*EXCERPT PROVIDED*.
^^^^^^^^^^^^^^^^

There is nothing like a magnifying glass in the hands of a rambunctious child. On a sunny day, he may use it to focus the sun’s radiation, and give ants the hot foot. He may concentrate the beam on garden snails, causing them to froth and quicken their sluggish pace. (I am not advocating this, but have heard of some mischievous boys who have done it!) With a magnifying glass, he may set paper afire or burn his initials on a piece of wood. The same lad with that amazing piece of convex lens can examine objects very closely, seeing details invisible to his natural eyes. Of course, the magnifying glass does not change the size of the object scrutinized, it just enlarges the visual image of the object in view. The magnifying glass makes things appear larger to the viewer, revealing details that were hidden.

When we magnify God, the thing that is changed is our view, understanding, love and appreciation of Him. He is the same—He doesn’t change. He is perfect—He doesn’t need to improve. He is complete—He needs nothing else. But when we magnify Him, our perspective of Him—our view of Him—is enhanced and enlarged. As we focus on who He is, what He is like, what He has done, and what He plans to do, our appreciation of Him is enriched. Our view of Him is expanded. Our lives will be blessed if we magnify the Lord. King David wrote, “O magnify the LORD with me, and let us exalt His name together” (Psalm 34:3). The more we learn of His person and character, the more valuable the Lord will become in our lives.

^^^^^^^^^^^^^^^^

Records excerpted from a collection
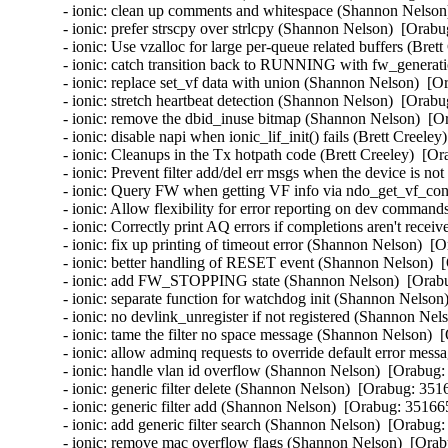
- ionic: clean up comments and whitespace (Shannon Nelson)
- ionic: prefer strscpy over strlcpy (Shannon Nelson)  [Orabu
- ionic: Use vzalloc for large per-queue related buffers (Bret
- ionic: catch transition back to RUNNING with fw_generat
- ionic: replace set_vf data with union (Shannon Nelson)  [O
- ionic: stretch heartbeat detection (Shannon Nelson)  [Orabu
- ionic: remove the dbid_inuse bitmap (Shannon Nelson)  [O
- ionic: disable napi when ionic_lif_init() fails (Brett Creele
- ionic: Cleanups in the Tx hotpath code (Brett Creeley)  [Or
- ionic: Prevent filter add/del err msgs when the device is no
- ionic: Query FW when getting VF info via ndo_get_vf_conf
- ionic: Allow flexibility for error reporting on dev command
- ionic: Correctly print AQ errors if completions aren't recei
- ionic: fix up printing of timeout error (Shannon Nelson)  [
- ionic: better handling of RESET event (Shannon Nelson)  
- ionic: add FW_STOPPING state (Shannon Nelson)  [Orabu
- ionic: separate function for watchdog init (Shannon Nelson
- ionic: no devlink_unregister if not registered (Shannon Nel
- ionic: tame the filter no space message (Shannon Nelson)  
- ionic: allow adminq requests to override default error mes
- ionic: handle vlan id overflow (Shannon Nelson)  [Orabug:
- ionic: generic filter delete (Shannon Nelson)  [Orabug: 3516
- ionic: generic filter add (Shannon Nelson)  [Orabug: 351665
- ionic: add generic filter search (Shannon Nelson)  [Orabug:
- ionic: remove mac overflow flags (Shannon Nelson)  [Orab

^^^^^^^^^^^^^^^^

*TASKS FOR THIS EXERCISE*.
(A) In the passage on magnifying God, which Bible verse is cited for King David's words?
(B) Carry the passage on magnifying God forward from its last sentence.

*TASK ANSWERS*.
(A) Psalm 34:3.

(B)
One important way we magnify God is by giving genuine thanks to Him. The psalmist David wrote, “I will praise the name of God with song, and magnify Him with thanksgiving. And it will please the LORD better than an ox or a young bull with horns and hoofs” (Psalm 69:30, 31). The prescribed way to magnify God is to give private and corporate thanks to Him! Offering God sincere thanks when you are alone or with others, glorifies Him, and displays the work and person of God to others and to you. These verses teach that when His people practice genuine thanksgiving, it magnifies God far better than giving offerings and sacrifices. God prefers your praise and gratitude to the money in your wallet.

This practice of praise, appreciation and thanksgiving to God ought to be continual. The Lord is so wonderful and merciful that thanks should never cease to be expressed from our hearts and lips. We should be thankful to God, no matter what circumstances we are in. Paul encouraged the Thessalonians that, “in everything give thanks; for this is God’s will for you in Christ Jesus” (1 Thessalonians 5:18). Do you want to do God’s will? Begin by being grateful and thankful all the time.

As you observe Thanksgiving this week, why not stop and count your blessings? Thanksgiving is more than a national holiday. It should not just be a day to eat turkey and watch football.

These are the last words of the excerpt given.